Elon Musk, un autre fervent critique de la façon de faire d'Apple, a accusé Apple de faire quelque chose qui équivaut à "prendre de l'argent aux musiciens de rue".
Certains ont commencé à demander aux utilisateurs de Patreon de passer à d'autres méthodes de paiement pour éviter de se plier aux exigences d'Apple.
Ce qu'il faut faire pour obtenir l'assentiment d'Apple
Apple s'oppose aux changements et résiste fermement à tout effort des régulateurs pour démanteler son jardin clos. L'entreprise affirme qu'un assouplissement de son contrôle sur l'écosystème aurait des conséquences désastreuses pour la sécurité - c'est son principal argument. Mais dans certains cas, la résistance d'Apple semble davantage viser à protéger ses propres intérêts qu'à répondre à des préoccupations en matière de sécurité.
Par exemple, Spotify a annoncé la semaine dernière que les utilisateurs européens de l'iPhone pourraient enfin voir les offres promotionnelles de la société directement dans l'App Store d'Apple. C'est déjà le cas depuis des années sur Android et d'autres systèmes d'exploitation.
"Bien qu'il s'agisse d'un progrès, ce n'est qu'un petit pas dans la longue marche vers l'offre aux consommateurs d'iPhone d'expériences de produits de base qu'ils attendent et méritent dans leurs applications - des expériences dont les utilisateurs d'autres téléphones bénéficient déjà."
Apple a été contraint de procéder à ce changement - il a fallu un tribunal entier pour que l'entreprise cède du terrain. Spotify a décidé de s'inscrire au programme "Music Streaming Services entitlement" qu'Apple a mis en place après avoir été condamné à une amende de 1,84 milliard d'euros par l'UE en mars pour "abus de position dominante" sur le marché.
La Commission européenne a estimé que les actions d'Apple constituaient un abus en empêchant les développeurs d'applications d'informer les utilisateurs d'iOS sur les services alternatifs, souvent moins chers, disponibles en dehors de l'App Store.
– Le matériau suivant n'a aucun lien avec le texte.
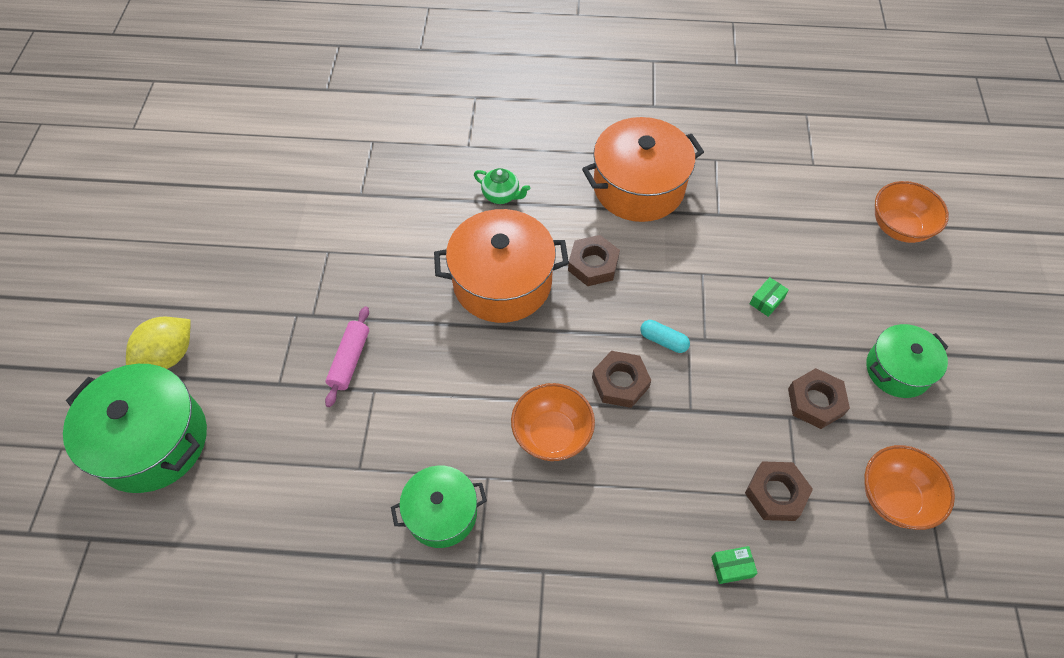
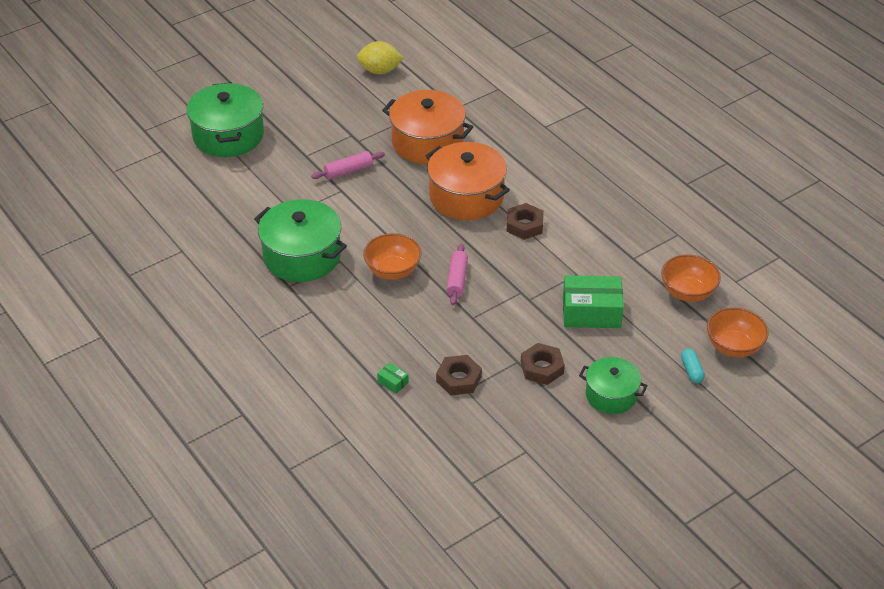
camera: 50 degrees right, 15 degrees down
yellow lemon [126,317,191,369] -> yellow lemon moved to [357,41,404,74]
green pot [391,465,487,548] -> green pot [254,199,347,282], size x1.64
green teapot [474,168,530,204] -> none
orange pot [582,117,704,222] -> orange pot moved to [382,90,473,164]
brown nut [592,351,651,408] -> pink rolling pin [446,244,468,305]
turquoise capsule [640,320,690,353] -> turquoise capsule moved to [681,349,705,383]
green box [750,277,789,317] -> green box [563,275,624,328], size x2.38
orange bowl [864,445,955,530] -> orange bowl moved to [661,254,721,302]

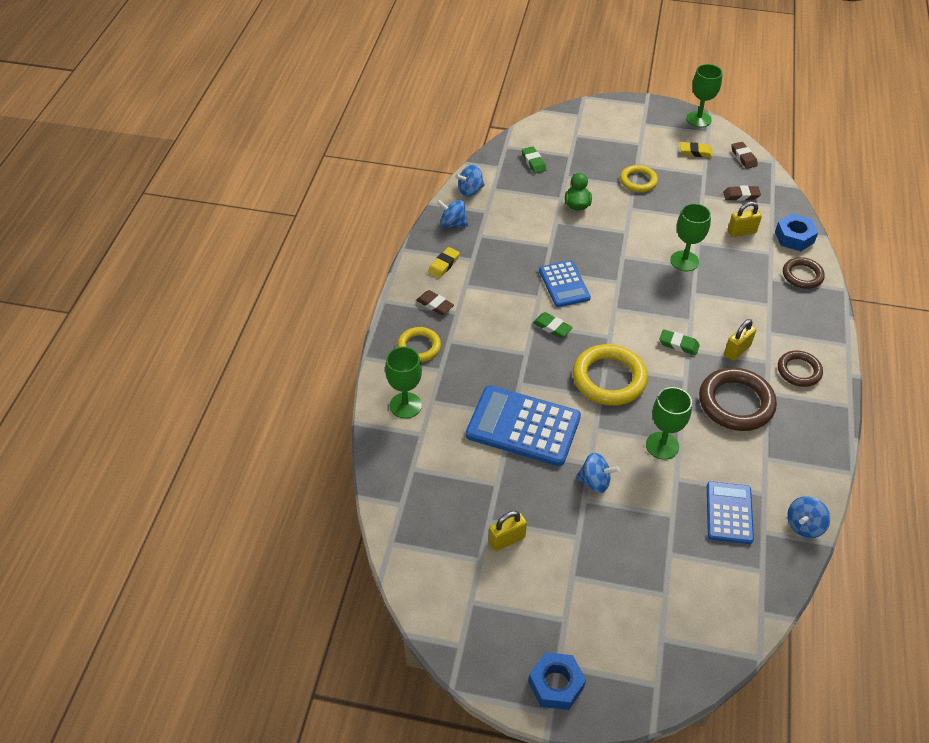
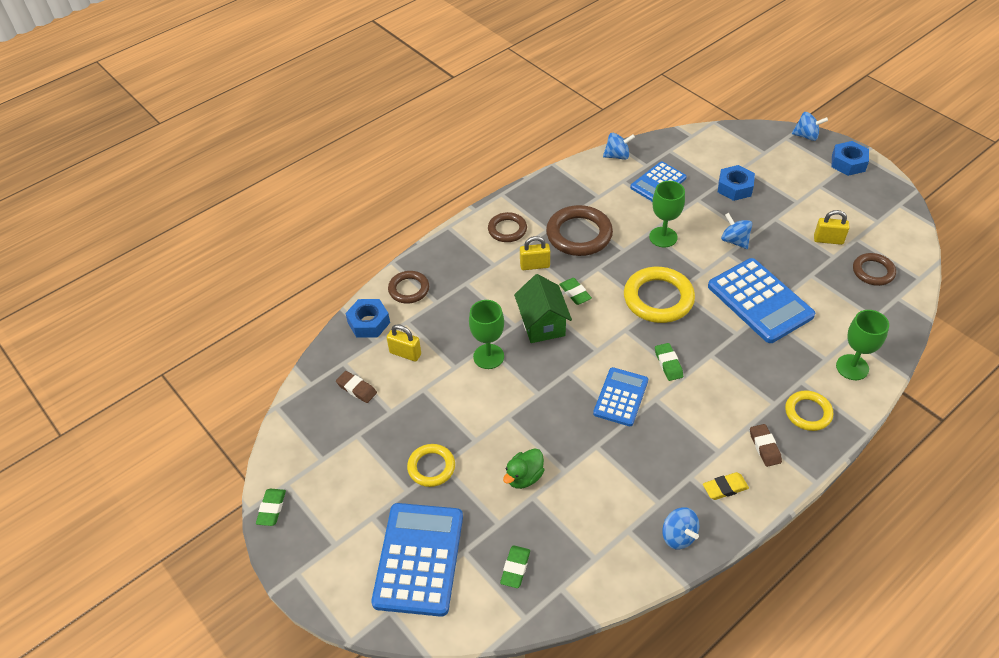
camera: 140 degrees left, 0 degrees up
blue spinning top [455,165,485,197] -> blue spinning top moved to [792,112,828,141]
yellow eraser [680,142,713,158] -> none
green goblet [686,64,723,127] -> green eraser [256,488,286,526]
brown eraser [731,142,758,169] -> none
none -> blue calculator [371,503,463,617]
none -> green house [514,274,572,343]
none -> blue nut [718,165,755,201]
none -> brown ring [853,253,896,286]

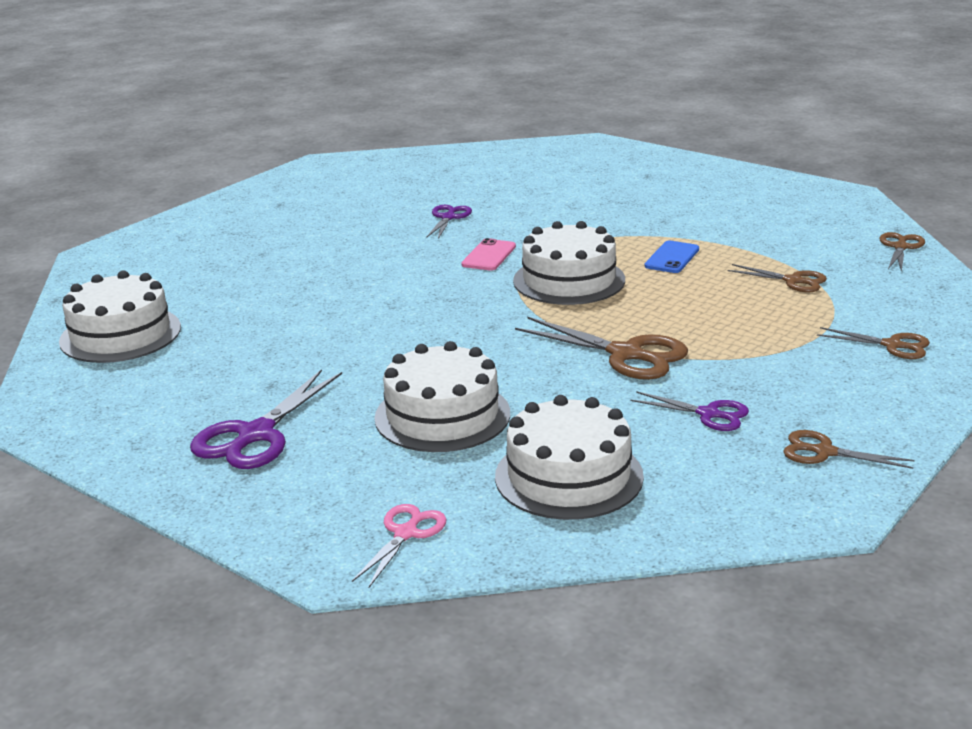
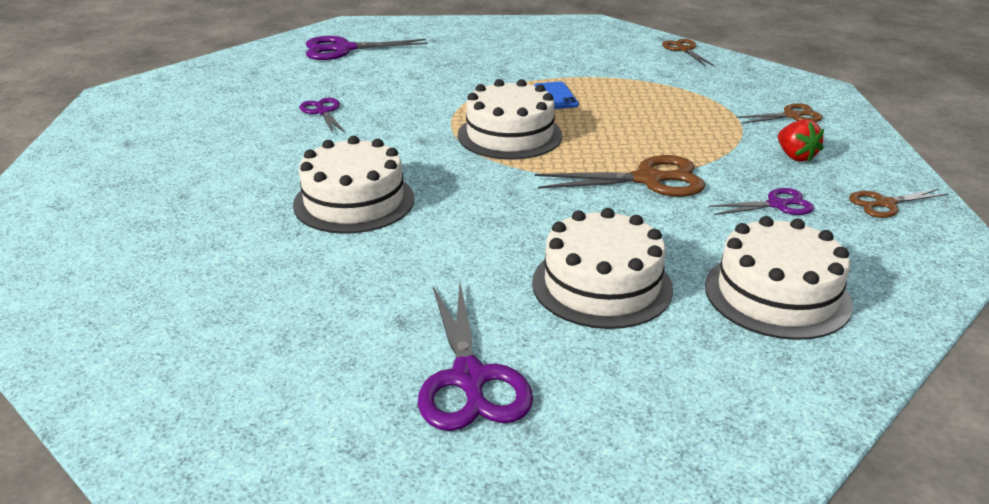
camera: 40 degrees left, 5 degrees up
white cake [59,270,181,363] -> white cake moved to [293,136,414,234]
pink scissors [352,504,446,587] -> none
pink phone [461,238,516,270] -> none
brown scissors [728,264,827,292] -> none
none -> purple scissors [306,36,428,60]
none -> red strawberry [778,119,824,162]

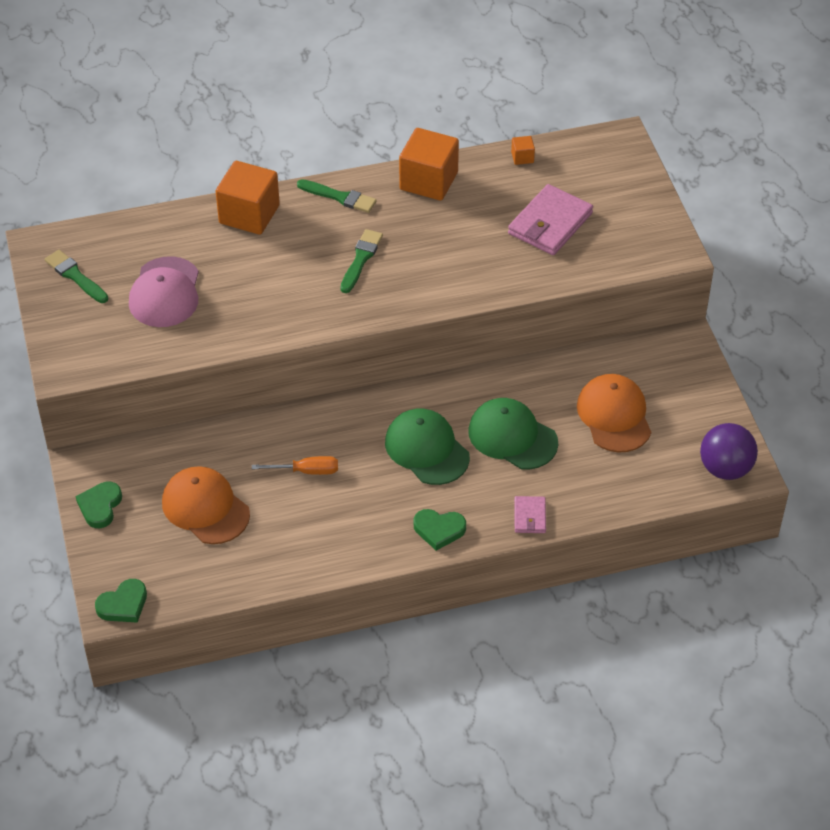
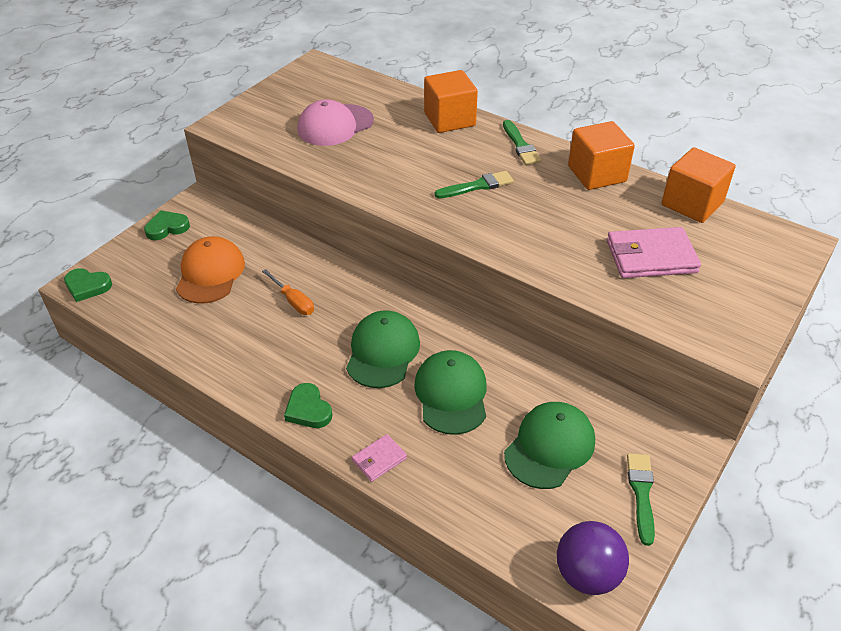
camera: 50 degrees right, 5 degrees down
green brush [45,250,108,303] -> green brush moved to [627,453,655,546]
orange cube [511,136,535,165] -> orange cube [662,147,736,223], size x2.32
orange cap [577,374,651,452] -> green cap [504,402,595,489]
Ce choix se fait au lieu d'accepter les nouvelles conditions proposées par Apple pour les développeurs. Ces nouvelles conditions permettraient aux développeurs européens d'établir des liens vers des options de paiement externes, mais permettraient toujours à Apple de percevoir une part de ces ventes hors plate-forme. Spotify a condamné ces conditions, qualifiant l'approche d'Apple d' "injuste et d'exploitante".
Spotify a qualifié cette victoire de "petite", et c'est effectivement le cas - Cupertino a montré à maintes reprises que s'il devait accorder une certaine marge de manœuvre, il ne le ferait que sous la contrainte. Et les développeurs ont encore du chemin à faire. Actuellement, Spotify et d'autres services de streaming musical dans l'UE ne peuvent pas offrir aux utilisateurs la possibilité de cliquer sur un lien pour acheter une application en raison des frais restrictifs imposés par Apple.
En conclusion
D'une manière générale, la poigne d'Apple sur son écosystème iOS cause des maux de tête considérables tant aux utilisateurs qu'aux développeurs. Les règles strictes et les frais élevés de l'entreprise sont des obstacles à l'innovation et à l'équité. Même si les autorités de régulation, comme la Commission européenne, font quelques progrès - en insistant par exemple sur une meilleure visibilité des applications et sur des changements limités -, ces progrès sont lents et n'interviennent souvent qu'après de longues batailles juridiques. La dernière controverse autour de la structure tarifaire de Patreon montre à quel point l'approche d'Apple peut être préjudiciable, en particulier lorsqu'elle a un impact sur des dons censés être exempts de tels frais. Alors que la lutte se poursuit, AdGuard prévoit de lancer une pétition en faveur du téléchargement latéral d'applications à l'échelle mondiale, dans le but d'ouvrir le marché des applications et de contester la domination d'Apple.